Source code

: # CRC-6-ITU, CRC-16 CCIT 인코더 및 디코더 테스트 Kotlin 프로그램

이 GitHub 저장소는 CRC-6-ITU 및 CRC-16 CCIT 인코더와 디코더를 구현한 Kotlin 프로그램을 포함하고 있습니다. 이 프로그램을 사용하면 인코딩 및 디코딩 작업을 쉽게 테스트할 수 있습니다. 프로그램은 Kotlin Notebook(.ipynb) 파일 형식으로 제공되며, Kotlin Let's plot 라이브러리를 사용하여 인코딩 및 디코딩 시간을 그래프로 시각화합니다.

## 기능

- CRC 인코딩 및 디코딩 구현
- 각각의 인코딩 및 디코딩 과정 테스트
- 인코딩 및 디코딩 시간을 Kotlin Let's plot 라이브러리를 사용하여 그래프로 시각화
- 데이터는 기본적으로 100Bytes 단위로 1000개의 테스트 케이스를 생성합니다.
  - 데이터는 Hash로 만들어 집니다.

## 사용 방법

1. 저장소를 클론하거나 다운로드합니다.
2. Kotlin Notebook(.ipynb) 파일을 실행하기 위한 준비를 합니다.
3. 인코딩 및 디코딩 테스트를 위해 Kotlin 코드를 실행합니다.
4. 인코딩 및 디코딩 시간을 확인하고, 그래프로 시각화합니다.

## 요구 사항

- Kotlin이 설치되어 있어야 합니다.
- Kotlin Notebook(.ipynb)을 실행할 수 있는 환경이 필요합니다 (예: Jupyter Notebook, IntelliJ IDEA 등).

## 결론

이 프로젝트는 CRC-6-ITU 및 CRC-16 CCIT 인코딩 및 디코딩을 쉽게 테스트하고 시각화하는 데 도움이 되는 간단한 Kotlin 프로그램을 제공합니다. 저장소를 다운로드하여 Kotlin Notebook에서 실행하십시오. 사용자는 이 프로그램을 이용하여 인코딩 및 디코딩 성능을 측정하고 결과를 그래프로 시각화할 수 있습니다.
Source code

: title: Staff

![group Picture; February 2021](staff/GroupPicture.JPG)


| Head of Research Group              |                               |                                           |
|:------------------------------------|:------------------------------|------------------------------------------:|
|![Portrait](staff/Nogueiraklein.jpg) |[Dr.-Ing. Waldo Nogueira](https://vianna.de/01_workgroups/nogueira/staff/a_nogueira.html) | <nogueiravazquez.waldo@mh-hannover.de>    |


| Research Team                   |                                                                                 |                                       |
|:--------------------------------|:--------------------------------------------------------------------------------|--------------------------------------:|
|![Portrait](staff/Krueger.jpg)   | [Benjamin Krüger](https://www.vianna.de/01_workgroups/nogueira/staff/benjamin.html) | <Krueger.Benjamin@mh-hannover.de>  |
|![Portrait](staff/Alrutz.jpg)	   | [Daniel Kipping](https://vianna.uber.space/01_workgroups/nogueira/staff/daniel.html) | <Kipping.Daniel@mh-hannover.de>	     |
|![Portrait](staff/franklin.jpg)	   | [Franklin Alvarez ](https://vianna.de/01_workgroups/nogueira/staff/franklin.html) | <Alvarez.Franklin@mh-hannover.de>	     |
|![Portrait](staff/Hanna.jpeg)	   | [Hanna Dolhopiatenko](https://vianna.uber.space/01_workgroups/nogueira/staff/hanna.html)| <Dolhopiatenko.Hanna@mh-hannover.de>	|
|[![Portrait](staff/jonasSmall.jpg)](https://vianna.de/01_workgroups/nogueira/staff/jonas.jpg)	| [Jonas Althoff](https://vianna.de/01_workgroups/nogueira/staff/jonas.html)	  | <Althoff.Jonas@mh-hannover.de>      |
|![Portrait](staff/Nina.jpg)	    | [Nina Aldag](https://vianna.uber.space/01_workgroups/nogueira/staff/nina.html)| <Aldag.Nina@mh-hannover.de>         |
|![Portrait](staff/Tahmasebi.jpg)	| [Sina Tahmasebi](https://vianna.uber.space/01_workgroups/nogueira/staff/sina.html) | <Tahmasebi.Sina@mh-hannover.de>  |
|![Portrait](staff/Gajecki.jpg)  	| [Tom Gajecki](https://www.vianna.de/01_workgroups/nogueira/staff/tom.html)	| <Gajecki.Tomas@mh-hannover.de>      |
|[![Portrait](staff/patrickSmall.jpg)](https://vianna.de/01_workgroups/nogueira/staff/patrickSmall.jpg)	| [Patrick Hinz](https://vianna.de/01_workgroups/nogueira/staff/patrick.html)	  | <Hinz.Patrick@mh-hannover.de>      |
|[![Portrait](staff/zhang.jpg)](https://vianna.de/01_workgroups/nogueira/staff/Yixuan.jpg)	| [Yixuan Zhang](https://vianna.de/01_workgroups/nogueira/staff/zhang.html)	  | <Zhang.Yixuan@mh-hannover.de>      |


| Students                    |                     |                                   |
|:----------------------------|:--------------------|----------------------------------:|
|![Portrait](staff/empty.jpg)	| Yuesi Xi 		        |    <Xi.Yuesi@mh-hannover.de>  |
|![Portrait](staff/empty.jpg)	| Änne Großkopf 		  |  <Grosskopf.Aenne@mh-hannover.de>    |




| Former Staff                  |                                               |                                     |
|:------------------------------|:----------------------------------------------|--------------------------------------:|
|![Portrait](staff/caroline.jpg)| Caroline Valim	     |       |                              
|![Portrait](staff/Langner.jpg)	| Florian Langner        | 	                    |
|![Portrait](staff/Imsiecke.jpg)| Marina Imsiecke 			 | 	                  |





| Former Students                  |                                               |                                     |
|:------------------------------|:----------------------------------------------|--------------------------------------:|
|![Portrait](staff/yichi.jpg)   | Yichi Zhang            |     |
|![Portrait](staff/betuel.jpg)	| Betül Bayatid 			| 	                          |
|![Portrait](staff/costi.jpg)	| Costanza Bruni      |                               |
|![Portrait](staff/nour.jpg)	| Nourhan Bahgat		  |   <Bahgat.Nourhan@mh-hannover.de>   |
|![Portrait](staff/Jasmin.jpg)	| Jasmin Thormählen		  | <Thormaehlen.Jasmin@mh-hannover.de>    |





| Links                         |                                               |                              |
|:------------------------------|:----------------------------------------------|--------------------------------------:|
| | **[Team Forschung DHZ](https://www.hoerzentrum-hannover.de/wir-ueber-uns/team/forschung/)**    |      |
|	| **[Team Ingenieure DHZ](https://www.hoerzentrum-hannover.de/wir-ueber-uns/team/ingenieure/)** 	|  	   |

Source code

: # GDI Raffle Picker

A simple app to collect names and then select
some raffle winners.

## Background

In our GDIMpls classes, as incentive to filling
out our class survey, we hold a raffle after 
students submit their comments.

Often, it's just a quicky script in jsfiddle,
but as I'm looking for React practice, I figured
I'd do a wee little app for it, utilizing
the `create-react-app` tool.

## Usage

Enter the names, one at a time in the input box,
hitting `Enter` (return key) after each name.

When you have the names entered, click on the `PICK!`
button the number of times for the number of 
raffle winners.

[REQUIRED WORK]
Repeat the records above line by line, from the first line through the line that contains "- 각각의 인코딩 및 디코딩 과정 테스트".

[REPLY]
Source code

: # CRC-6-ITU, CRC-16 CCIT 인코더 및 디코더 테스트 Kotlin 프로그램

이 GitHub 저장소는 CRC-6-ITU 및 CRC-16 CCIT 인코더와 디코더를 구현한 Kotlin 프로그램을 포함하고 있습니다. 이 프로그램을 사용하면 인코딩 및 디코딩 작업을 쉽게 테스트할 수 있습니다. 프로그램은 Kotlin Notebook(.ipynb) 파일 형식으로 제공되며, Kotlin Let's plot 라이브러리를 사용하여 인코딩 및 디코딩 시간을 그래프로 시각화합니다.

## 기능

- CRC 인코딩 및 디코딩 구현
- 각각의 인코딩 및 디코딩 과정 테스트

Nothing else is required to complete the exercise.